Friday, May 1, 2009

The Random thoughts of a Hungy Woman

Times like the present have me wishing. Times like now have me day-dreaming and reminiscing. Times like these leave me with a dull ache in my chest. It is on days like today, I wish 'things' weren't the way they are. Weird as it may seem, I think deeper and push the boundaries of sanity more when I am hungry. So it is in moments like now, when my stomach seems to be digesting itself that I delve deep into my thoughts, and come up with totally random ideologies and conclusions. What better place to put them than on this handy-dandy blog that wont roll its eyes at me, or suggest I go for psychiatric evaluation. I am not crazy, I am just hungry, damn it...

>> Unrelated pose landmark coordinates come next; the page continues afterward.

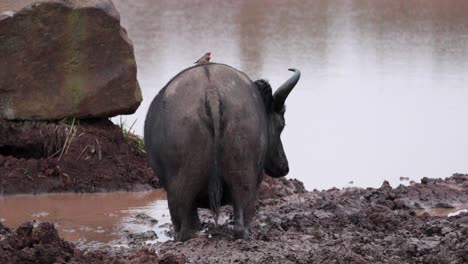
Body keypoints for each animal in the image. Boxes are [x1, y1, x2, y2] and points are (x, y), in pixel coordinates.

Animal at [144, 63, 302, 241]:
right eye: (281, 124)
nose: (284, 167)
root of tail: (212, 92)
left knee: (187, 229)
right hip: (242, 179)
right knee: (239, 223)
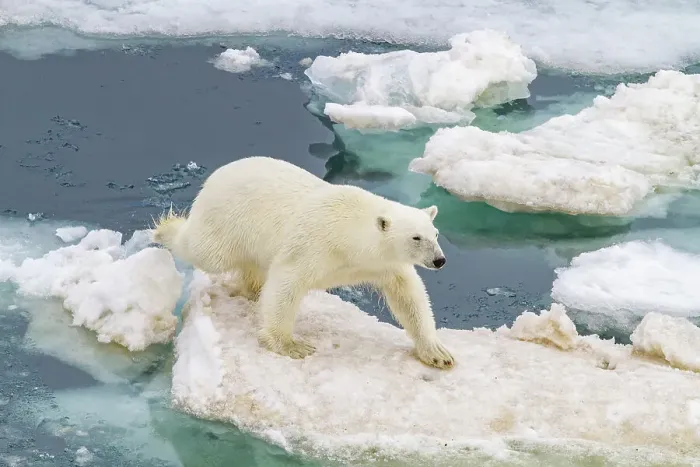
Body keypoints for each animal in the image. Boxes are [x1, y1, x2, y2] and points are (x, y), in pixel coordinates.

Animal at [153, 156, 454, 369]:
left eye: (435, 233)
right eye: (416, 237)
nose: (439, 260)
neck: (349, 234)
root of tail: (215, 176)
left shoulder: (383, 263)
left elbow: (408, 294)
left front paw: (438, 353)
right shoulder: (314, 244)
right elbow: (287, 282)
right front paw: (291, 345)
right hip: (225, 222)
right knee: (204, 251)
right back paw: (165, 229)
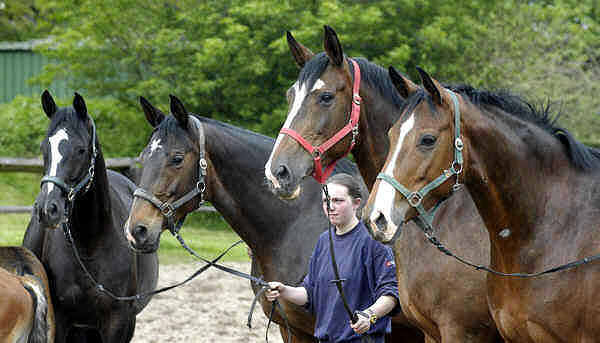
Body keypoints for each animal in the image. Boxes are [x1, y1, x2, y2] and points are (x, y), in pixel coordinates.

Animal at [23, 91, 159, 343]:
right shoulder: (61, 320)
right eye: (44, 148)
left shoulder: (118, 322)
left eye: (80, 150)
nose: (47, 209)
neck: (90, 245)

The past coupla days saw me taking a huge step, a step that was fairly overdue. A step that might have left a lot of loose ends for me to wrap up, but was beneficial to all involved. And as with all major difficult steps, my decision left me a little lightheaded, excited, confused, expectant...but certain. I finally let go... 'You finally let go?' I hear someone ask? Yes, I did. 'Well, why were you holding on?' I think I hear someone else ask. Ah my dear reader, questions had me holding on. Questions that I had to ask...and answer before I knew which turn to take. Asking and answering them all here would make this post longer than we would both like. So today you'll only read of two...

Love. What is it?
Yeah, yeah...most people agree that the definition is the one found in a dictionary (look it up). I, however, have always thought the definition of love relative. One tailors it to their own circumstances and experiences. This most recent circumstance other than teaching me what love was, had me realizing what love was not. Its not everyday MystiQue pleads guilty, but in this case I was guilty as charged. I made my definition of love so tailored and 'relative', I convinced myself that what wasn't love...was. Love does not compromise, as I did. Love is not impatient, as I was most times. Love does not try to change its subject, as I did so many times. Love does not wish for something more, or less...as I so often did. Love does not convincing, it does not need justification or reasons, as I tried to provide. Most importantly love does not try as hard or as often as I did... Love accepts, love understands, love is patient, love is spontaneous, love does not need a reason, love is not convenient... Love is what I had not felt for a while.

On Happiness...whose?
As I said in a previous post happiness is mostly so scarce in life, when found it should be preserved, and sought constantly. When sought, and not found, all pursuit should be halted,and new avenues pursued. It is a 'survival tactic.' So when in 'love' who should be happy? Is it the one who changes the other, and rejoices as the other conforms to his/her needs? Or is it the one who continues in their ways, blissfully unaware of their other's need or want of change? I think neither. And when neither is happy, the pursuit of happiness has failed, and a new avenue necessary...

As more random thoughts sprout, I see the need to stop, before I completely ignore these walls of sanity barely holding me in.

Blessed MystiQue over and out, in search of sustenance..ahem FOOD!!